======== Source passage

As part of the session setup process (especially for interactive clients), a customizable authentication process is integrated into the thin client. If the client authentication plug-in is enabled, an application-specific class (as configured in the directory) is downloaded dynamically to the client over the secure session. The client executing this plug-in can provide a logon dialog and/or use any other programmatic facility such as biometric readers to obtain authentication data. This data is sent to the server and if authentication succeeds, the session is established.

The thin client has been designed with the intention that it only provides a presentation layer for the application. Unlike the Progress client, no business logic or data access of ANY kind is executed on the thin client.

When the server sends a frame definition down to the thin client, this is not a Java class but the data that specifies the frame's configuration. That definition is used to instantiate all the backing frame and widget resources needed to support the specified features. Subsequent UI primitive operations on a frame will include screen buffers or other state needed to execute. In response to these primitive UI operation requests by the server, the thin client will implement the backing function using common code where possible. This common code then uses driver-specific low-level operations to handle drawing, layout and certain other functions such as keyboard reading.

================
======== Material

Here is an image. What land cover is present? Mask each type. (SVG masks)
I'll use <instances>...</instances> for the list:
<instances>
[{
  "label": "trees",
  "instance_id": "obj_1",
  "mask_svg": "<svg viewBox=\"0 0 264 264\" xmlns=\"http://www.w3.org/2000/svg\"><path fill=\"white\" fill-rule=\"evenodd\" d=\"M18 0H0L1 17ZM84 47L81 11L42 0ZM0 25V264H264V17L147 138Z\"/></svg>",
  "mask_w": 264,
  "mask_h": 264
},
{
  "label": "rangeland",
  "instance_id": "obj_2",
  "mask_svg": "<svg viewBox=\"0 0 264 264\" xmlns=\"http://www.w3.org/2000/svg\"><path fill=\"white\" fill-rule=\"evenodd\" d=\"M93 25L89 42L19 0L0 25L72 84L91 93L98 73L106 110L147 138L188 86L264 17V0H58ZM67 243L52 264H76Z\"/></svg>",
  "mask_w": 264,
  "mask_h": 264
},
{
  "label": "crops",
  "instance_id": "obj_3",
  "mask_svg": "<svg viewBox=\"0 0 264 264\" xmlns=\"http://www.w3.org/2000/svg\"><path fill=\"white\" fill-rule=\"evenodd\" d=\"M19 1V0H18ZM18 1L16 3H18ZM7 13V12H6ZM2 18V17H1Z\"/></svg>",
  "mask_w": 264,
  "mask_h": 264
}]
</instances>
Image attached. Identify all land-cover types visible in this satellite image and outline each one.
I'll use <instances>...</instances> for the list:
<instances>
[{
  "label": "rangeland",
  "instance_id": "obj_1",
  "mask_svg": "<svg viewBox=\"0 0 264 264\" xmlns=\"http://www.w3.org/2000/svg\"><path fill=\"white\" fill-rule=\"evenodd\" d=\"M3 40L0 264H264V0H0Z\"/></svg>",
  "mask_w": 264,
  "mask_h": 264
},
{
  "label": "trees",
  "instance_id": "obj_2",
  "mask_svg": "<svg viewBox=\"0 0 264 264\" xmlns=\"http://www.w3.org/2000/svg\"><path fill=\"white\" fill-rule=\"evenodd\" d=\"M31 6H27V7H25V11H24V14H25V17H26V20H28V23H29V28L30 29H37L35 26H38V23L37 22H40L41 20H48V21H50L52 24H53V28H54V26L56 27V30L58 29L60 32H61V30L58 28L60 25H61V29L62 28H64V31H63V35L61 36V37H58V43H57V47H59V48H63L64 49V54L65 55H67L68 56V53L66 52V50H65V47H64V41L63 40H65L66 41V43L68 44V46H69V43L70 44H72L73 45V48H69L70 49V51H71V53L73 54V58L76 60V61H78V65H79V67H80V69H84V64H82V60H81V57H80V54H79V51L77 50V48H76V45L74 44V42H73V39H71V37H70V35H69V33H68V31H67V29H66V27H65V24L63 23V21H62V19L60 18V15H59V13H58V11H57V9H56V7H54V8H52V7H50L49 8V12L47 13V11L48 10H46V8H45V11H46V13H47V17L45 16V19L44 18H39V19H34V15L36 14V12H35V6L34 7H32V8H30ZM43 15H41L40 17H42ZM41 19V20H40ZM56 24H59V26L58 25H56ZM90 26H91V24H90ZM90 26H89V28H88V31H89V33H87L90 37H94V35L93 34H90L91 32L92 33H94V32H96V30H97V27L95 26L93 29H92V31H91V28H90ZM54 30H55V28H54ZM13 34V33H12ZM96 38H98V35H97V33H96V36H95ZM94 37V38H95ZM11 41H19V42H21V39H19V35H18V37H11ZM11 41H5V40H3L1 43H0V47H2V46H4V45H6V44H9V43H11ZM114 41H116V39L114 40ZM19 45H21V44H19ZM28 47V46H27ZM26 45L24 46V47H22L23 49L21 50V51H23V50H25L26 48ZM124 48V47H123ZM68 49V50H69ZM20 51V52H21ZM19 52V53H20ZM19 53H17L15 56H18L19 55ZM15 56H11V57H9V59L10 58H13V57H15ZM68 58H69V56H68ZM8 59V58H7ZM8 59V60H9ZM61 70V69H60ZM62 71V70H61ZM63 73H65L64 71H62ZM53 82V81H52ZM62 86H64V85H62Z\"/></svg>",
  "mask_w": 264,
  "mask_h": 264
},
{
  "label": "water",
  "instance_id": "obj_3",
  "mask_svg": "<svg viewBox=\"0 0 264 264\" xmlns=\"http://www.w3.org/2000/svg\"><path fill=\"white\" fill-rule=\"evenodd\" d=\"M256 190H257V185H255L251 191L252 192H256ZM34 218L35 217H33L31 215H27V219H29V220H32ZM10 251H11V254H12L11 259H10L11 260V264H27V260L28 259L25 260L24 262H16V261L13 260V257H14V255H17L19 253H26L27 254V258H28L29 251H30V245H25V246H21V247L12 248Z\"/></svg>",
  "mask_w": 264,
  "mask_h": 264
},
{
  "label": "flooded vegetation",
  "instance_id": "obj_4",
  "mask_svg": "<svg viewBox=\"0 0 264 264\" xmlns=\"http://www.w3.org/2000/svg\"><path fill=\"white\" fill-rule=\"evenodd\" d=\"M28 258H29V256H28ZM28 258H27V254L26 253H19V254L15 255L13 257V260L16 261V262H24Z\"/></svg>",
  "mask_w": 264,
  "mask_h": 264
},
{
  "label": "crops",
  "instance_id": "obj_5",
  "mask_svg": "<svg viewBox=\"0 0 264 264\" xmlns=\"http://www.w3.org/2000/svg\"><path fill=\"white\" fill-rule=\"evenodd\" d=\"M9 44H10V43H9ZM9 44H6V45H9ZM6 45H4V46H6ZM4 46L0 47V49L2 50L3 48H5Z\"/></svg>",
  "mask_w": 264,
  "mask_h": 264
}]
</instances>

================

* **Set of tasks**
(a) Retype the thin-client passage from "The thin client has" to "on the thin client.".
(b) Write what comes next in the passage on the thin client, picking up after its last sentence.
You won't need the records for this.

* **The responses**
(a)
The thin client has been designed with the intention that it only provides a presentation layer for the application. Unlike the Progress client, no business logic or data access of ANY kind is executed on the thin client.

(b)
Multiple different client types are enabled via this approach, while the server's user interface logic is identical for (and agnostic to) each client type. This is enabled by implementing an abstract interface of UI primitive operations and a data driven approach to defining resources such as frames. This approach works for both TTY (character user interface or ChUI) and GUI client types. For both of these types, there is a very large amount of common behavior/features which lend themselves well to abstraction. The client-side code that implements this is the presentation delegate.

The core design of the FWD Client presentation delegate is to expose a generic API of UI primitives which enable control by the converted application on the server. This is implemented in common code (code that does not depend on the type of UI (ChUI or GUI). Most of the presentation delegate is implemented in this common code. The following are examples:

  • core widget implementation
  • window and frame management
  • high level primitives (e.g. DISPLAY, VIEW, ENABLE, DISABLE, WAIT-FOR, CHOOSE, SET, UPDATE, PROMPT-FOR...)
  • data formatting
  • state synchronization with the server-side frames, widgets, menus and other UI constructs
  • screen buffer management
  • frame scoping and widget/frame registry
  • event processing and the input event loop
  • triggers
  • validation processing
  • frame layout processing
  • focus management
  • clipping and the main drawing manager

Below this common code, is the high level API that allows different drivers to be used without changing the common code. The idea is that the common code can be implemented using a standardized set of worker routines. Below there, we implement a layer of common driver code that is specific to the UI type (ChUI or GUI). By doing this, we reduce the amount of code needed in the specific drivers that are plugged in. The objective is to maximize the common code. This set of driver abstraction layers enables 6 drivers (currently) to be implemented:

  • ChUI
    • Native TTY (implemented via a JNI library that calls NCURSES or the WIN32 Console APIs), which can be used with real hardware terminals or with terminal emulators
    • Batch (also used for Appserver and would be used for WebSpeed)
    • Swing (a fat client implementation that looks like a terminal emulator but it is provided directly by the FWD Client)
    • Web (this is a 4-tier architecture where the bottom half of the driver is a browser which uses HTML5/CSS/Javascript to access the FWD Client via a WebSocket)
  • GUI
    • Swing (a fat client implementation that looks just like the original ABL Windows application)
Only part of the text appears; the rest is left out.